- [TASK TO CARRY OUT] For each line in the material below that holds "none", copy that line.

- [PROVIDED RECORDS]
----
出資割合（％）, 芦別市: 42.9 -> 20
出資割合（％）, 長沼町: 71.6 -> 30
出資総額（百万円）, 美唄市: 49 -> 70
----
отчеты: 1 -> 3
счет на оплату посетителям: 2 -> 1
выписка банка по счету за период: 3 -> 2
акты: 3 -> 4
----
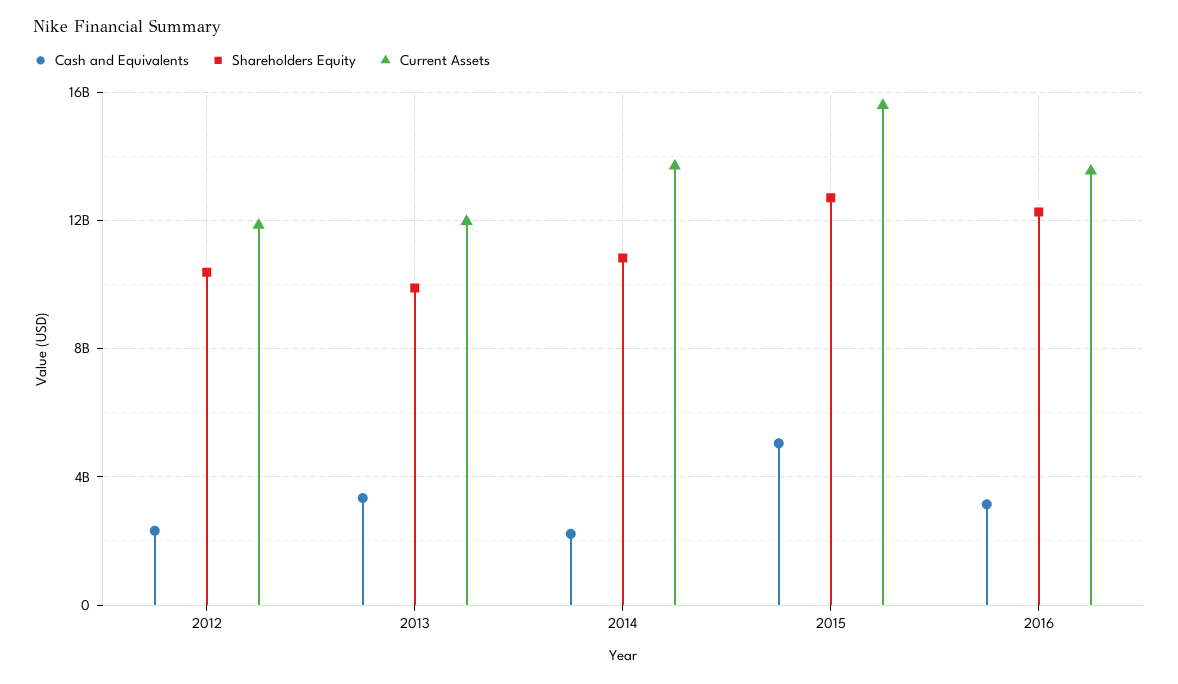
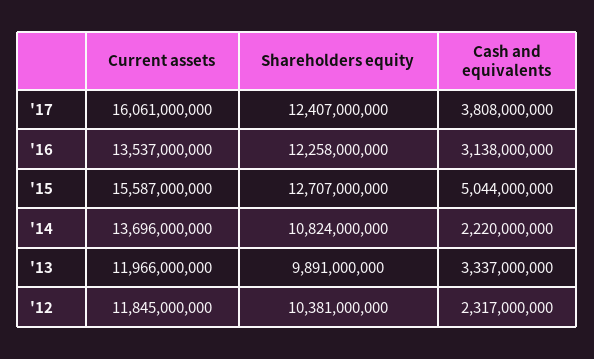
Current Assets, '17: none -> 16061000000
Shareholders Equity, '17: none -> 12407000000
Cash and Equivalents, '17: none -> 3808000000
----
- [WRITTEN RESPONSE]
Current Assets, '17: none -> 16061000000
Shareholders Equity, '17: none -> 12407000000
Cash and Equivalents, '17: none -> 3808000000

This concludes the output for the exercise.